Sunset Glow at Seta (Seta sekisho), from the series "Eight Views of Omi (Omi hakkei no uchi)"
- Date:
- early 1760s
- Medium:
- Color woodblock print; hosoban, benizuri-e
- Source:
- Art Institute of Chicago
Description
Suzuki Harunobu's "Sunset Glow at Seta (Seta sekisho)," from the series "Eight Views of Omi (Omi hakkei no uchi)," dated about 1760 in the Art Institute of Chicago's records, belongs to the artist's mitate-e treatment of the celebrated Eight Views of Lake Biwa. "Sunset Glow at Seta" is identified in the canon with the long wooden bridge at the southern end of the lake and with the light of late afternoon falling across the water. Harunobu, following Edo ukiyo-e tradition, treats the topographic theme as a pretext for picturing slender, fashionable women whose poses and robes signal both the season and the time of day.
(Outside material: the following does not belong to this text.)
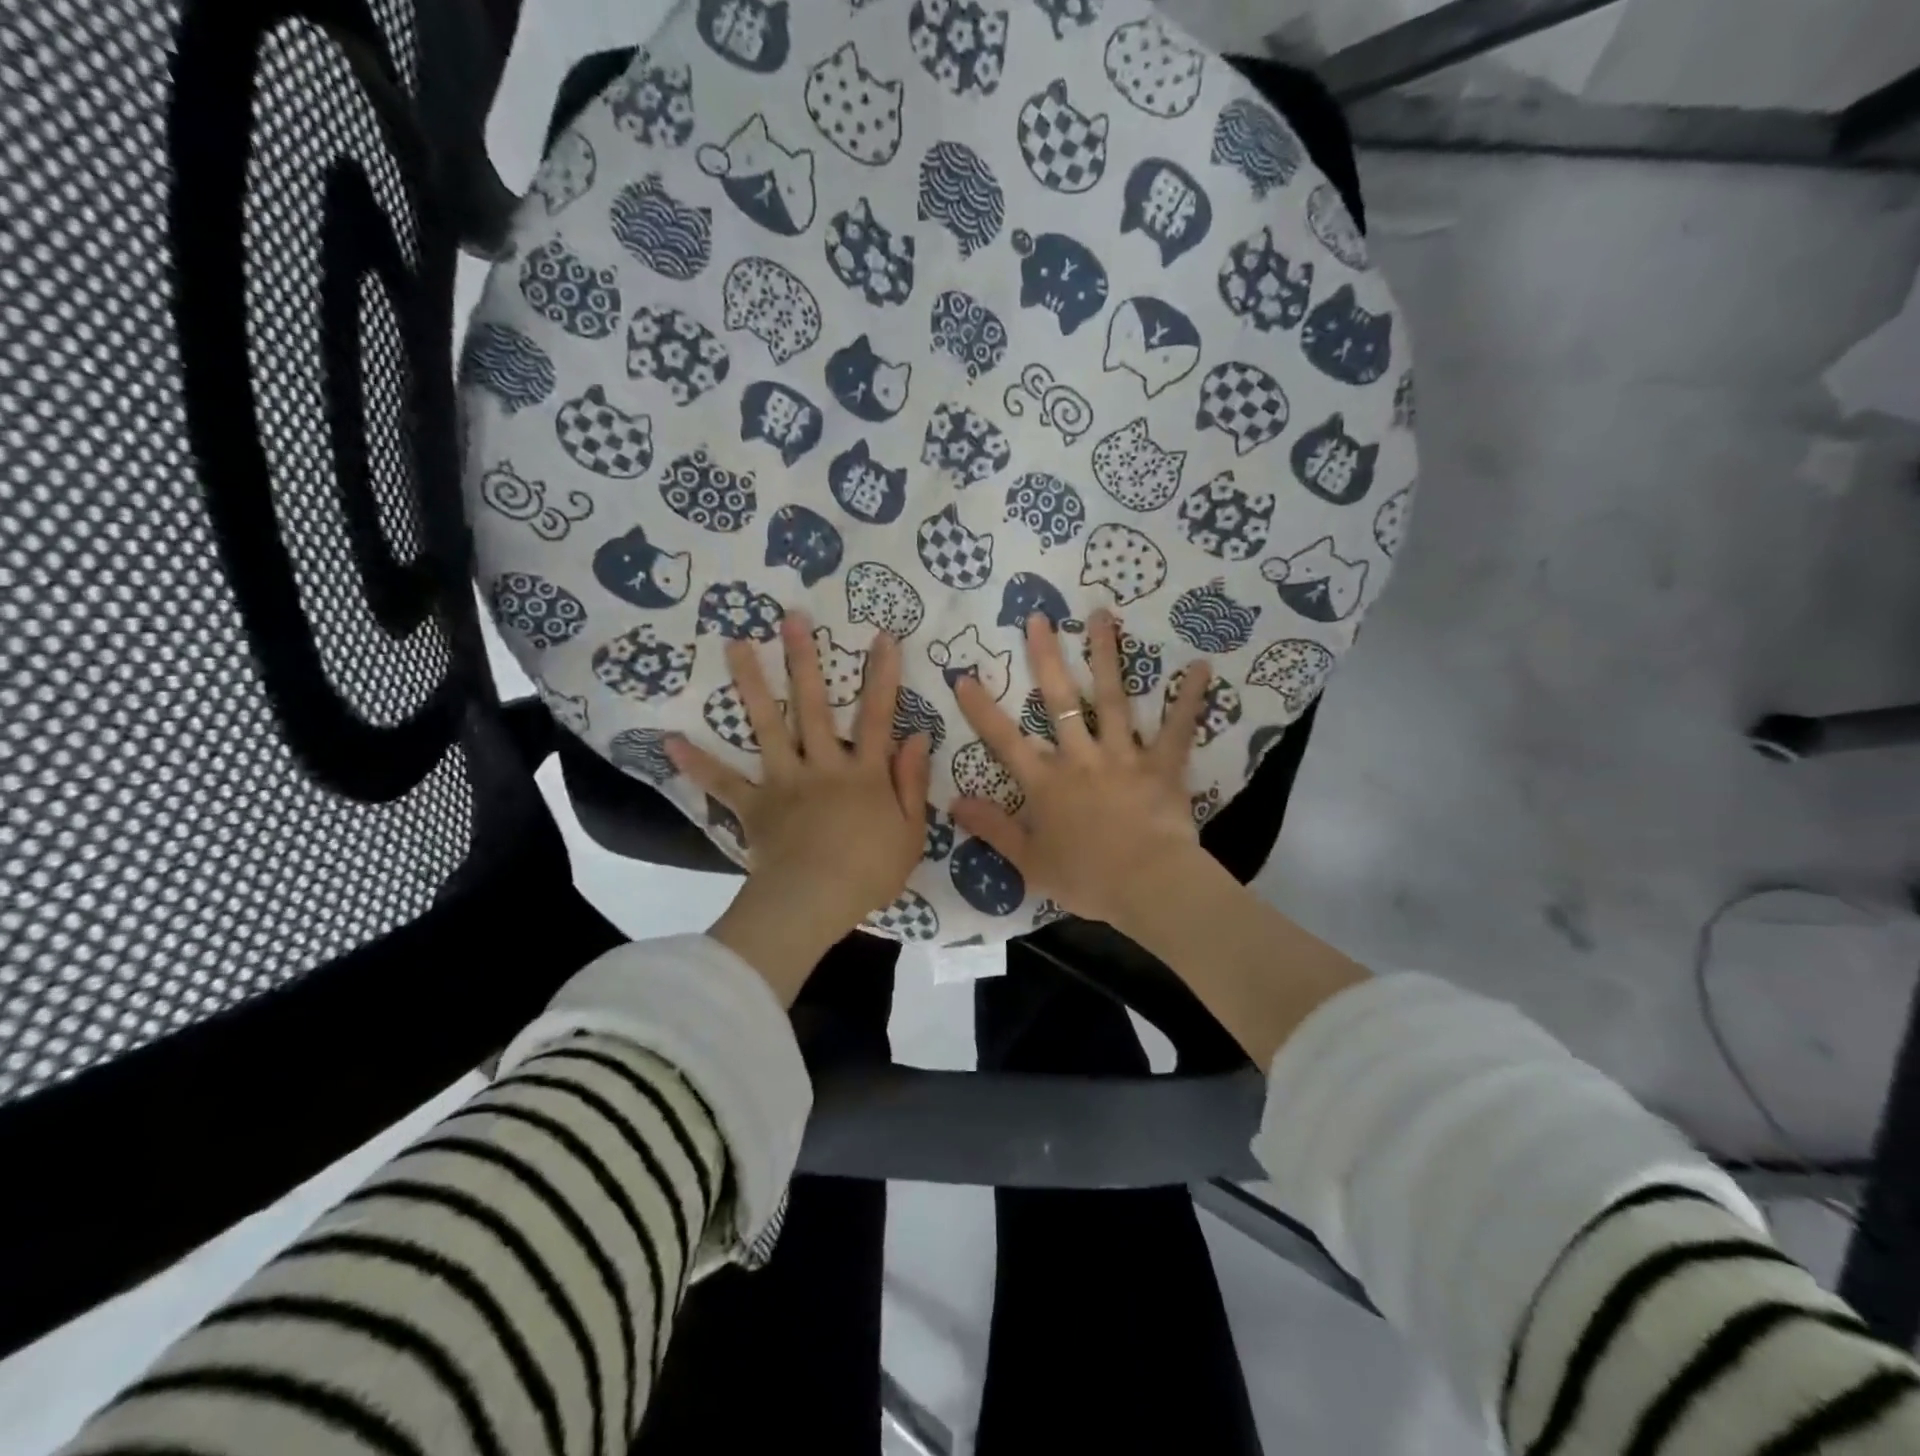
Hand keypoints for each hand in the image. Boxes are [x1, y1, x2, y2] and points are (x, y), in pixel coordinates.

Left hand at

The figures carry the elongated proportions and small features that mark his chuban bijin-ga, while the Seta bridge or its symbolic equivalent supplies the graphic anchor of the composition. As one of the principal architects of nishiki-e, the full-color "brocade print" technique that revolutionized Edo printmaking around 1765, Suzuki Harunobu used multiple precisely registered woodblocks to layer the soft oranges, pinks, and grays that suggest the dimming sunset light. The chuban format keeps the scene intimate. The Art Institute of Chicago preserves this impression among its substantial Harunobu holdings, where the print exemplifies the artist's ability to overlay classical landscape geography with the contemporary urban beauty of 1760s Edo.